Август сделался вдруг решительным:
— Ничего вы не должны. Где это слыхано! Разве не так поступают на всём белом свете, и разве не это приказал господь евреям и вообще всем людям, населяющим землю?
— Я столько раз собиралась сделать ему наперекор, но всё не решалась. Ведь он же узнает.
— Узнает? Ну и что ж из того! Ведь это будет после. Поговорит, поговорит день-другой и перестанет.
— Знаешь что, Август, — сказала вдруг фру, — теперь, когда ты мне всё это рассказал, мне уже не кажется, что это трудно, и я непременно так и сделаю.
И они сидели довольные и обсуждали всё тот же вопрос, когда вошёл доктор, — он так и не нашёл мальчиков.
— Ну и дрянь дело! — сказал Август. — Так я на этот раз и не увижу пареньков.

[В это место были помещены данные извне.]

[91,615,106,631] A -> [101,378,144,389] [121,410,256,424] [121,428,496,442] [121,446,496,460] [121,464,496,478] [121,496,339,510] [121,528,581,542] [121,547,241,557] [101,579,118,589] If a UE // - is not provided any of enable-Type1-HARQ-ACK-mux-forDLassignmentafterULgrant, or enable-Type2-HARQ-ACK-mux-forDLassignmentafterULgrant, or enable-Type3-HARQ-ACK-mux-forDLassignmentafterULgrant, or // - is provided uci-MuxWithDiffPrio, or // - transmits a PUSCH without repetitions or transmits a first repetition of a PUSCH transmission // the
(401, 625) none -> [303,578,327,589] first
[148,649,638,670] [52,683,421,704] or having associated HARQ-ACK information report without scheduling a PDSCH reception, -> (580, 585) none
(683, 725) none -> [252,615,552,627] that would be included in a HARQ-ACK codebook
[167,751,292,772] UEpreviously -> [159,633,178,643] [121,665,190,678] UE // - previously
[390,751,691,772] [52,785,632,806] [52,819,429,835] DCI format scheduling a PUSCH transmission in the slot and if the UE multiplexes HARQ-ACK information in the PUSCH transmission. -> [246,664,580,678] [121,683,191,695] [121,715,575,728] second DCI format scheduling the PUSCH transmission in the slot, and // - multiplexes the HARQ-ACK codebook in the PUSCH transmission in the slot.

— Разве вы так торопитесь? Вы не можете посидеть ещё немного?
Август: — Я и так пробыл здесь слишком долго. Я как раз собирался на телеграф, когда вы пришли. Все насчёт яхты консула. Я хочу поставить на ней мотор.
— На яхту?
— Да. И это должен быть такой же мотор, какие Вандербильт употребляет на своих рыбацких шхунах.

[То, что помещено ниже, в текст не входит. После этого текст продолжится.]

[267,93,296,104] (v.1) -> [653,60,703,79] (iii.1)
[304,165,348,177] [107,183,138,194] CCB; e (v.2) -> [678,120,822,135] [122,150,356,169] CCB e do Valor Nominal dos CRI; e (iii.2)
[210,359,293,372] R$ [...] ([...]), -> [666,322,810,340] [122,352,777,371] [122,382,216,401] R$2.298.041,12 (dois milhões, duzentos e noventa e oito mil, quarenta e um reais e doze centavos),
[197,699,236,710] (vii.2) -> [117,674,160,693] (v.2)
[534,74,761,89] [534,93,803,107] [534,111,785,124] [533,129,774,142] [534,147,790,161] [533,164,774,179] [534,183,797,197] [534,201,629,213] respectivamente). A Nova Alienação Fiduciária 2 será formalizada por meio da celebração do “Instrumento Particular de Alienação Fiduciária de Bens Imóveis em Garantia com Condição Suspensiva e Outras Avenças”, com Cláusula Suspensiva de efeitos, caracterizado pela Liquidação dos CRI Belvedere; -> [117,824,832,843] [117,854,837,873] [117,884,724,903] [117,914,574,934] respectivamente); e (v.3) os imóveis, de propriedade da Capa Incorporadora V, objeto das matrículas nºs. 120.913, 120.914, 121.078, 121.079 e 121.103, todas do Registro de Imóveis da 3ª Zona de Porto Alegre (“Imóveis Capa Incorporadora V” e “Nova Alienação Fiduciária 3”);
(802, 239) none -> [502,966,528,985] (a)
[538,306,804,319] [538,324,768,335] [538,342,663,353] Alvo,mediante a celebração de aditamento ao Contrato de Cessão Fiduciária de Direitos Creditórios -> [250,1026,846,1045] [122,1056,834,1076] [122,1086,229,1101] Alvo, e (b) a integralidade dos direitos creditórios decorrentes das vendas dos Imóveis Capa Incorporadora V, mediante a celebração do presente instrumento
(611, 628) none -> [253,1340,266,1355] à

Август шёл от доктора довольный тем, что отыскал выход из затруднительного положения маленькой фру Эстер. Хорош муж, нечего сказать!
Вот тут как раз аптекарь Хольм и поймал его.

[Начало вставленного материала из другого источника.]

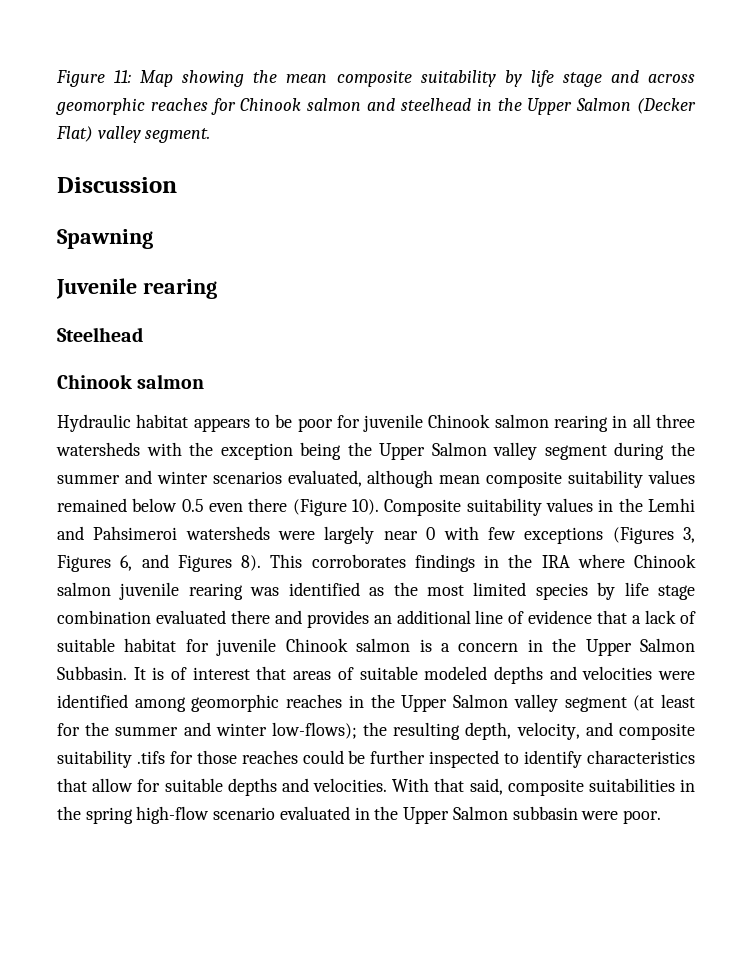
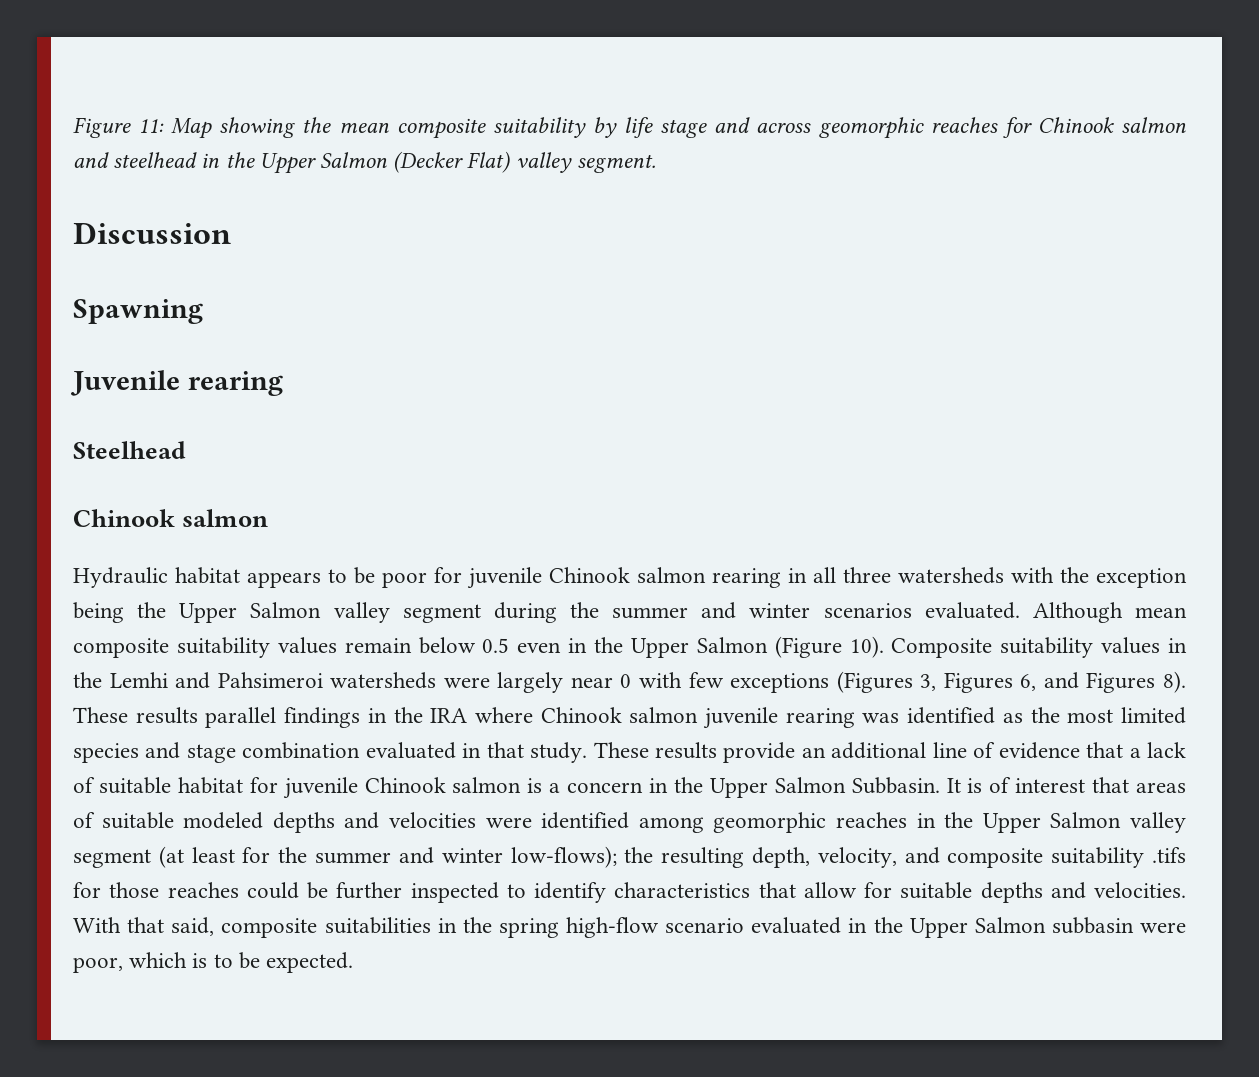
[287,470,434,488] evaluated, although -> [924,602,1123,623] evaluated. Although
[57,498,127,512] remained -> [344,638,412,653] remain
[248,498,288,512] there -> [568,637,768,658] in the Upper Salmon
[270,554,406,568] This corroborates -> [73,707,277,728] These results parallel
[597,582,649,600] by life -> [145,742,181,759] and
[230,610,369,628] there and provides -> [462,742,796,763] in that study. These results provide
[622,810,661,824] poor. -> [73,952,354,973] poor, which is to be expected.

— Знаете что, — сказал Хольм, — я, кажется, сделался владельцем пустыря, принадлежавшего нотариусу. Что вы на это скажете?
— Скажу, что это очень хорошо. Вы хотите строиться?
— Если мне удастся прежде всего заполучить ваших рабочих закончить подвал.
— Это можно будет уладить.
— О, — сказал Хольм, — до чего с вами приятно иметь дело! Может быть, вы согласитесь дойти со мной до гостиницы? Там сидит некто, кто будет очень рад вас видеть.
Они пришли в гостиницу, и Августа приняли очень радушно.
— Как я рада видеть тебя, На-все-руки! — воскликнула при встрече Старая Мать.
Хольм: — Я, кажется, купил пустырь.
— За твоё здоровье! — сказал Вендт.
— И Август одолжит мне своих рабочих.
Старая Мать: — Наверное! С ним так приятно иметь дело.
Она была одета, пожалуй, немного по-праздничному. Август заметил по разным мелочам, что собравшиеся задумали что-то, но не задал вопроса. Он рассмотрел рисунки почтмейстера, все их одобрил, но покачал головой, глядя на так называемый навес. Август был не новичок в этой области, он давным-давно строил дома; этот навес казался ему слишком странным, его надо было подпереть столбами, чтобы он мог держаться.
— Как же нам быть? — спросил Хольм.
— Сломать заднюю стенку и сложить её на метр ближе к центру. Материал есть, придётся оплатить только работу. Возводить столбы тоже будет стоить денег. Выходит одно на одно.
— Вы думаете? Но мне бы не хотелось менять что бы то ни было и, может быть, обидеть этим почтмейстера.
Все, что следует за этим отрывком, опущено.